Да и мир поворачивается к тебе разными гранями, в зависимости от того, каков ты сам. Мне было жаль расставаться с лагерными друзьями, но если бы я хитрил на работе, в быту, то и они превратились бы в злодеев и бандюг, которыми их видели многие другие. Однако я знал, что эти люди, столько пережившие на своем веку, могли быть грубыми до озверения, но могли и ценить добро. Это я видел даже у рецидивистов в Адзьве. Но отношение к труду — это у них был главный оселок. Попробуй я хоть раз схитрить — и вся наша дружба пошла бы под откос. Много значило и отсутствие зависти: карьеры тут не сделаешь, а к моим друзьям из ученой братии применялся единственный критерий: простой.
Те из нас, кто не нес в себе достаточного уважения к извечному, кто не умел уважать “заурядных” мужиков после общения с людьми чем-то выдающимися, кто не желал учить “заурядных” детей после краха академической карьеры, — все они оказались сломленными и несчастными людьми.
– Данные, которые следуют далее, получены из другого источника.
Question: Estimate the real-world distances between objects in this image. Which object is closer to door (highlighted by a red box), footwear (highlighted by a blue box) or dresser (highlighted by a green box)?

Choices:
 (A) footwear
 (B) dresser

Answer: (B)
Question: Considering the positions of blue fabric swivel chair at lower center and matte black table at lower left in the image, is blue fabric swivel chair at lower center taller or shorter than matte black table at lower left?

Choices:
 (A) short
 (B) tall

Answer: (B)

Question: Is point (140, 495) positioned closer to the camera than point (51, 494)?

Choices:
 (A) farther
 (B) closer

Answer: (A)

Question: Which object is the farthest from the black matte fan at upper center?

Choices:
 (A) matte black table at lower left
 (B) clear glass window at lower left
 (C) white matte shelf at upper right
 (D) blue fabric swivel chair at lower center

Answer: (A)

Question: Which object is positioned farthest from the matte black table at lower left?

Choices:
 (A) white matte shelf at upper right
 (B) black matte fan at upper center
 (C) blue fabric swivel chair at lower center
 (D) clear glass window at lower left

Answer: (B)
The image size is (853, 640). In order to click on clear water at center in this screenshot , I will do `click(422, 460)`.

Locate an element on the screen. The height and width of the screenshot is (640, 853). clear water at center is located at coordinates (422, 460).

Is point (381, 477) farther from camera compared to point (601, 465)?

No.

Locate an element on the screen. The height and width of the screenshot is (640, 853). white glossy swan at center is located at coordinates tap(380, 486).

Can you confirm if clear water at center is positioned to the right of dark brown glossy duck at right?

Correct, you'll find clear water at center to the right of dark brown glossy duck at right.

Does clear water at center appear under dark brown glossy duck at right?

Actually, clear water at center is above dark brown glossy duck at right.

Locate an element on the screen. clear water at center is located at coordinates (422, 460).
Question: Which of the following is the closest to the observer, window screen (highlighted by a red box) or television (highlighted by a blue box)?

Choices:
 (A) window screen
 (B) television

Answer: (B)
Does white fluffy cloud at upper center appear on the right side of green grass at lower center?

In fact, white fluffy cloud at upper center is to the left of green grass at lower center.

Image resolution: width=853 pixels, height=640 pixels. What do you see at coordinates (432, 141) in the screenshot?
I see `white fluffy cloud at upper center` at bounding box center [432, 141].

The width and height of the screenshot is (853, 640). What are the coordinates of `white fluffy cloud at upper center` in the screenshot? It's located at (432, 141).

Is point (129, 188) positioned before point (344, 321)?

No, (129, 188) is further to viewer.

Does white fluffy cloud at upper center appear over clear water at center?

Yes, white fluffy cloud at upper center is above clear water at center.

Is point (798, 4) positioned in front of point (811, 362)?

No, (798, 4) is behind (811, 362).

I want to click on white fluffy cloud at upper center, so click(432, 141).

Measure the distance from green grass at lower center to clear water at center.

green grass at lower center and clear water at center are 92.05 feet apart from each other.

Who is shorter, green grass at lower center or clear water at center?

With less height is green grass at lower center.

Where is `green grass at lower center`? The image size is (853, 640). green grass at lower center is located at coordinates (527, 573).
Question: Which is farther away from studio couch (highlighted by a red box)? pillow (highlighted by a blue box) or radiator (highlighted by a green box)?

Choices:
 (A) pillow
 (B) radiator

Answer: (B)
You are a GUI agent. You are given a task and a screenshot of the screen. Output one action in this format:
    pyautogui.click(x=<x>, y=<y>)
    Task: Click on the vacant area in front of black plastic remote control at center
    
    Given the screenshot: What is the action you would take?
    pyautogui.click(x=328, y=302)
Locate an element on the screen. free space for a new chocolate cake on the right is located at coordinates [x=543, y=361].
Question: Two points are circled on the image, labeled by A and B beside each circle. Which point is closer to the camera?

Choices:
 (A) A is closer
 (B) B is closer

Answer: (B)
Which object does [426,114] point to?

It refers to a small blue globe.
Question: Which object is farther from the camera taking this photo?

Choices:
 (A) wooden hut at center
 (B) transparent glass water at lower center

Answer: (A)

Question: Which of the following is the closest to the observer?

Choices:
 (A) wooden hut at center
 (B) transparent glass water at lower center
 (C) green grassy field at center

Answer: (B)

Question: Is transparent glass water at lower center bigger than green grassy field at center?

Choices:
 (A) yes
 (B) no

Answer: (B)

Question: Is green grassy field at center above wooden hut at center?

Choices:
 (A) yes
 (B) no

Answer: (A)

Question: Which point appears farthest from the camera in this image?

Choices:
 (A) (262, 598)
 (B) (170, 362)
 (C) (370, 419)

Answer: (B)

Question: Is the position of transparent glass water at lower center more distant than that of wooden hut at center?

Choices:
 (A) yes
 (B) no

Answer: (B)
Мне “повезло”, что в школах, где я работал, преобладала безотцовщина, и сироты ко мне тянулись и во взрослые годы называли меня духовным отцом.
Я не хочу сказать, что вовсе не нужны более высокие мерки, помимо извечных, простейших, общечеловеческих. Однако, стремясь к более высоким формам жизни, не стоит спешить расставаться с простейшими, извечными ценностями: они могут выручить в эпоху лихолетья, как старый добрый полушубок еще может хорошо послужить, если в морозы лопнет теплоцентраль.
И думаю с тревогой: а мы сумели передать своим детям и внукам этот полушубок — умение уважать каждого человека — в том числе и самого себя — не за богатство, успех, чин и даже талант, а просто — как хорошего человека? Если вдруг все это ускользнет и ты окажешься не профессором и не директором, а работягой среди работяг — сумеешь ли ты остаться хорошим и
счастливымчеловеком наперекор всему?